気が付けば、もう来月で35だ。家庭も恋人もいない。友人なら何人かはいるが、連絡を取らなくなって久しい。楽団の仲間達とは雑談を躊躇わない程度である。

これからどうしよう?

先のことを考えようとすると、頭が動かなくなる。もう一度楽団に訴えかけるなり諦めるなり、行動の選択肢はいくつかあるが、どれを取るにも気力が湧かない。そうするには、絶望が大き過ぎた。


男だったら、すぐに気持ちの整理をつけて、次へと進んでいけるのだろうかーーーーー。


私には分からなかった。


大切なものはいつも手から零れ落ちていく。望めば望む程遠ざかり、私の元には何も残らない。

既に心に動揺はない。思考はひとつの結果に収束された。


もうこれ以上―――――。


その時、何かが私の足下に落ちてきた。

少し転がって停止したそれは、小さなネジだった。

上を見上げると、百貨店のシンボルである大時計が不吉な軋みを上げていた。私と同じように気づいた隣の男が短く叫ぶ。そして、すぐに危険を知らせるように

大声で言った。


「危ない!上だ!時計が落ちるぞ!」


何事かと頭上を見遣った人々は、理解した者から慌ててその場を離れていった。


私はというと、未だにギシギシと揺れる大時計を見上げていた。


「おい!君、危ないぞ!」


動かない私に気付いた誰かが叫ぶが、私は動かない。


ネジが1つ飛んだくらいで落ちるものだろうか。

いや、老朽化しているようだし、これが1つ目とは限らないか。

そういえば、10年前も大丈夫なのかと疑わしく思ったような……。


……などと、どうでもいいことを考えていた。「危ない」とは思わなかった。
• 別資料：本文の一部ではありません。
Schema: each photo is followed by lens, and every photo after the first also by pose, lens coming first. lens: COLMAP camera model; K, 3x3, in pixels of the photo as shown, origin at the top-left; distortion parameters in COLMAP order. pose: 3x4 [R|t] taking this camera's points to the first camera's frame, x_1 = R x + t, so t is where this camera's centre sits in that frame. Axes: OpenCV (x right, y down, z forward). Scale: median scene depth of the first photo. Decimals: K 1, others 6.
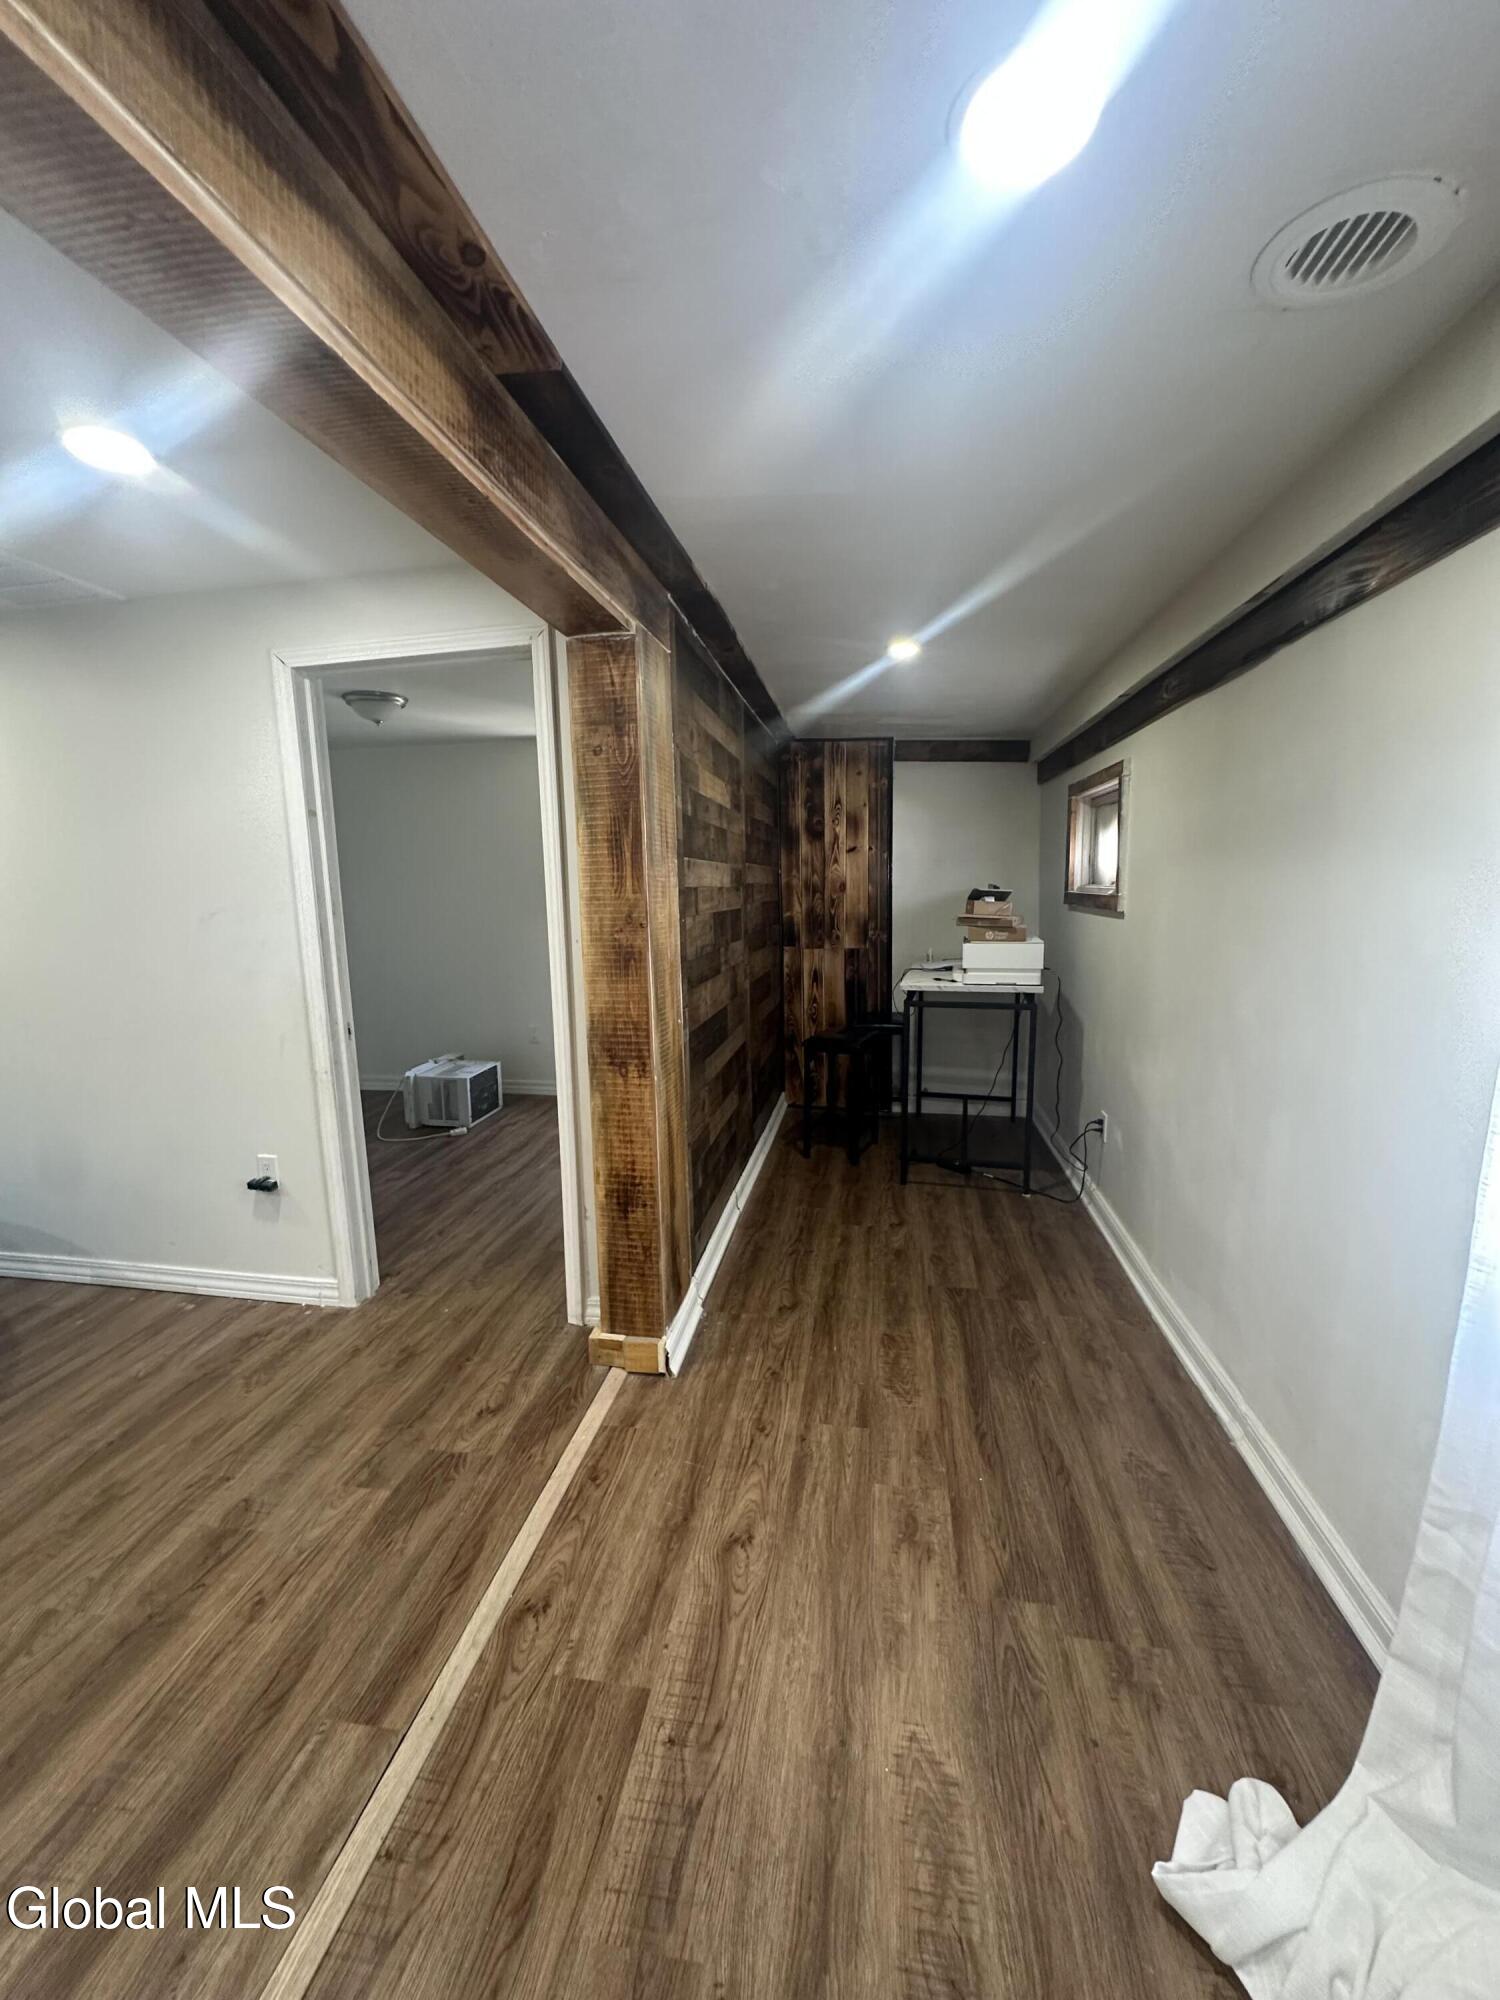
lens RADIAL K [[784.2, 0, 744.8], [0, 784.2, 1003.7], [0, 0, 1]] dist [0.000397, 0.000173]
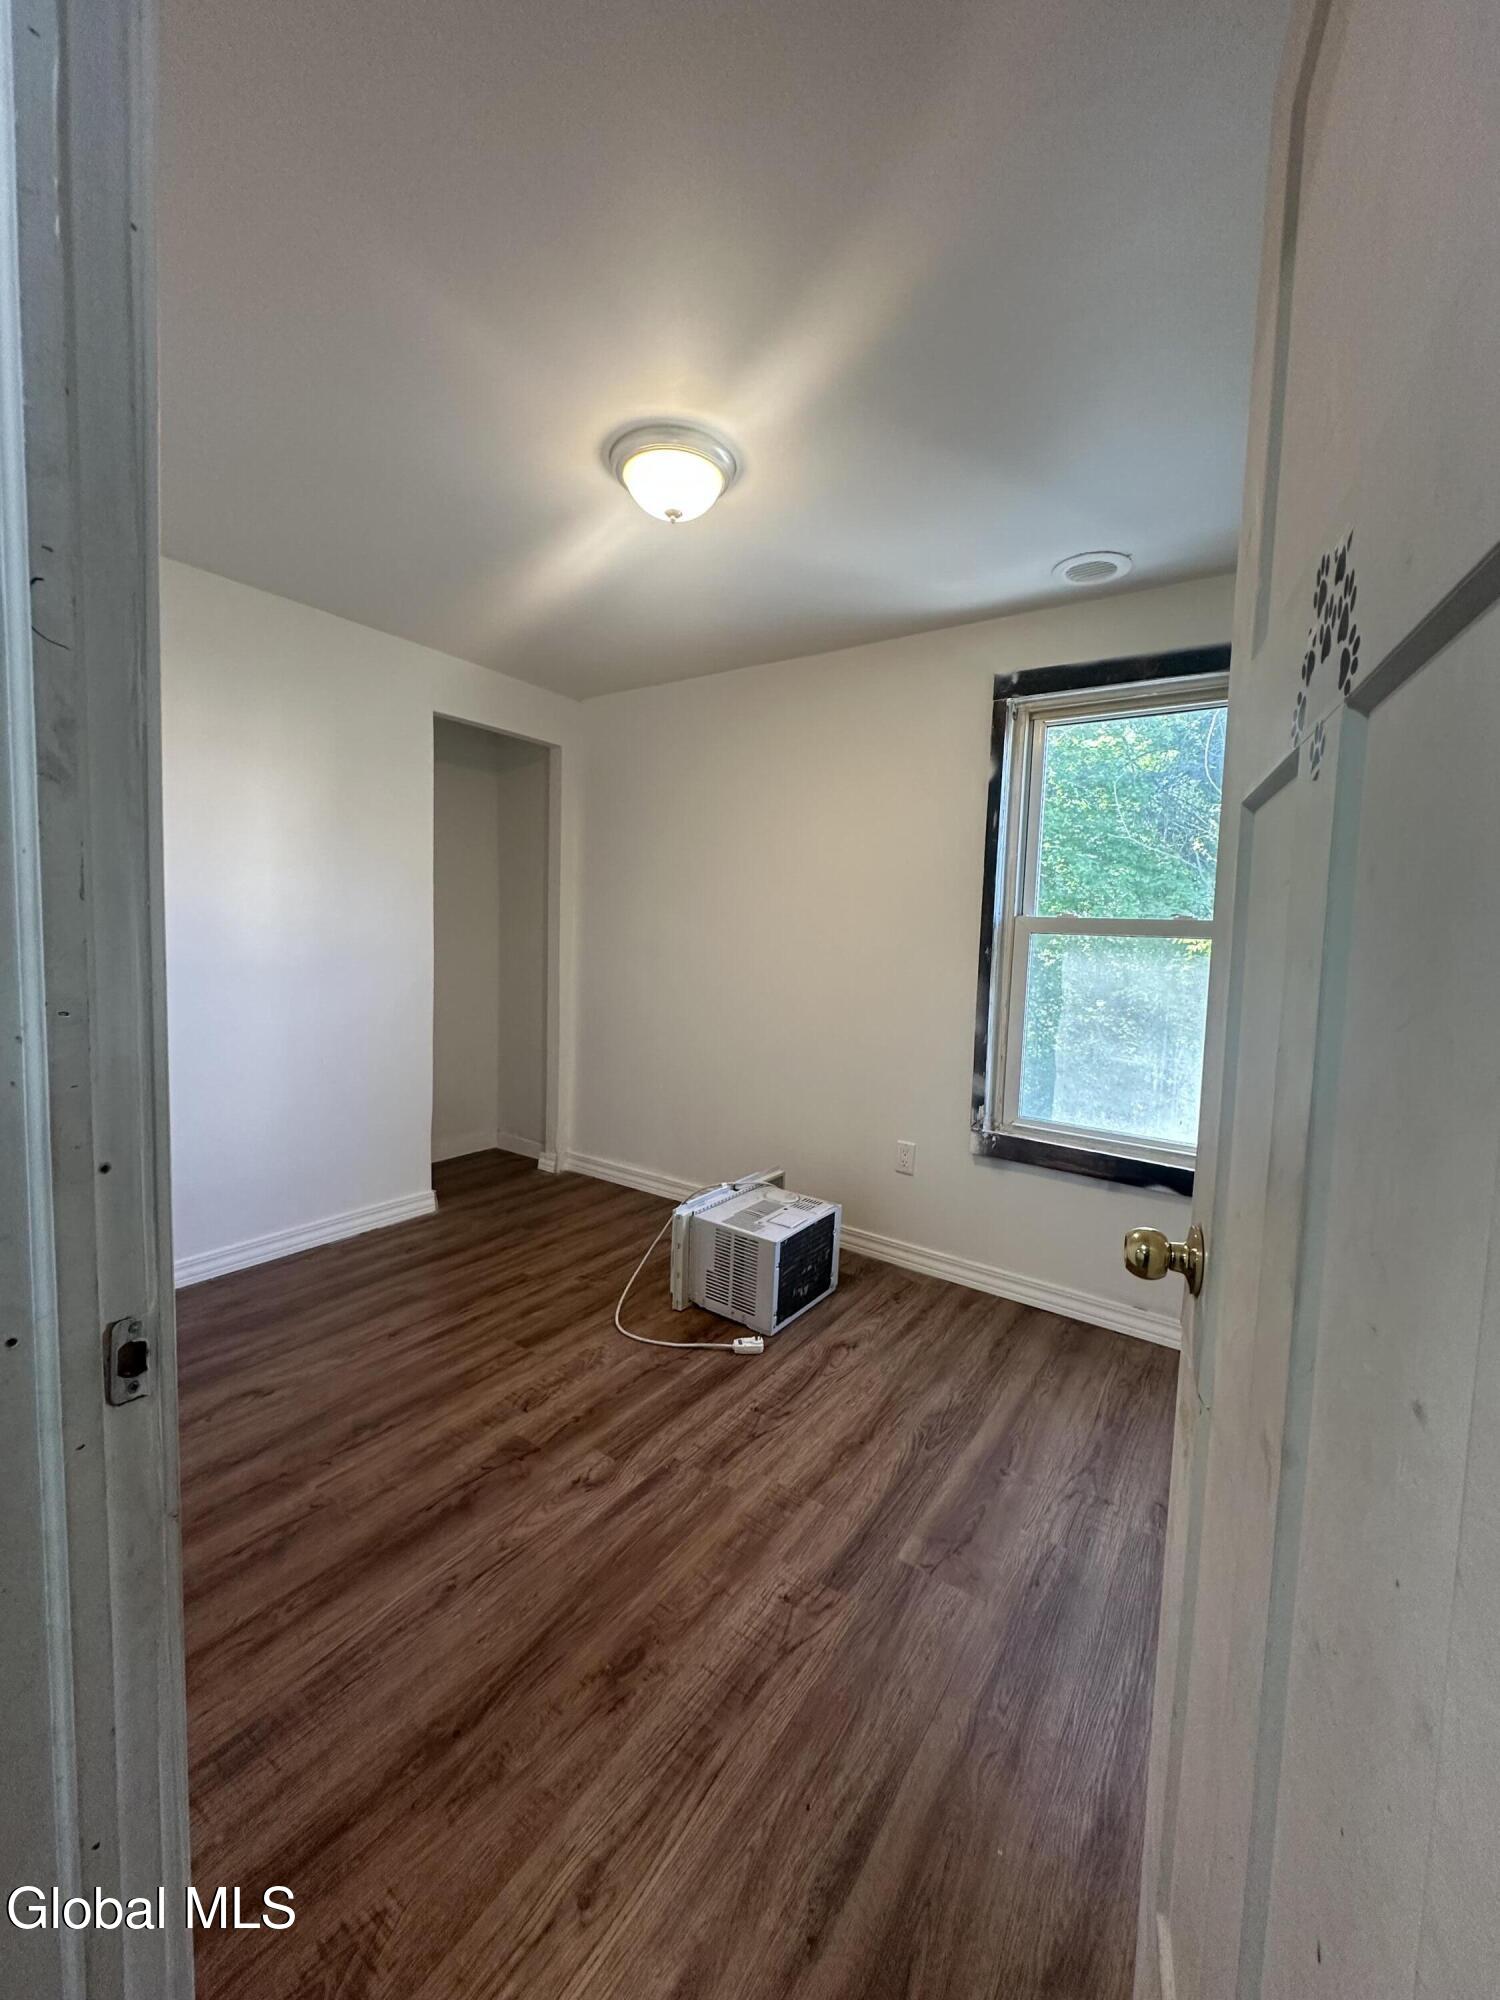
lens RADIAL K [[784.2, 0, 752.3], [0, 784.2, 993.7], [0, 0, 1]] dist [0.000397, 0.000173]
pose [[0.899937, 0.082716, -0.428103, -0.159454], [-0.113014, 0.992537, -0.045799, -0.041813], [0.421120, 0.089598, 0.902569, 0.508911]]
恐れる気持ちがなかったからだろう。


ギャリッと、一際嫌な音を立てると、大時計はついにその身を宙に投げ出した。


さっき心に浮かんだのは、「もうこれ以上生きられない」という結論だった。

だって、仕方ないじゃないか。道は絶たれたのだ。何らかの可能性も探せばあるのかもしれないが、もう私に自分を信じる力は残っていない。
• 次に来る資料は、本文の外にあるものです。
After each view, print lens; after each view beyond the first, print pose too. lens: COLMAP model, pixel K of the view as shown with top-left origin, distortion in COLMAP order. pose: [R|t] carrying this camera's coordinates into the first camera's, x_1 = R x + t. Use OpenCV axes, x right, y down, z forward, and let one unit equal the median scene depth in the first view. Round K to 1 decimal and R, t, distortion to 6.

当たれば無事では済まない、と分かっていながら避けなかったので、これは消極的な自殺である。


事故の瞬間がスローモーションに見えるというのは本当だったようだ。

ただ、目を閉じるべきだろうか、とキスをする直前のようなことを考えていたらあっという間だった。


―――――お父さん、お母さん、ごめんなさい。私は何にもなれなかった。


迫り来る大時計の影の暗がりに埋もれた一瞬、ぼんやりと思った。


―――――そうだ、もし生まれ変われるなら、男になってみたいな。


そんな他愛ない思い付きは、聞いたこともないような轟音に私の存在ごと掻き消された。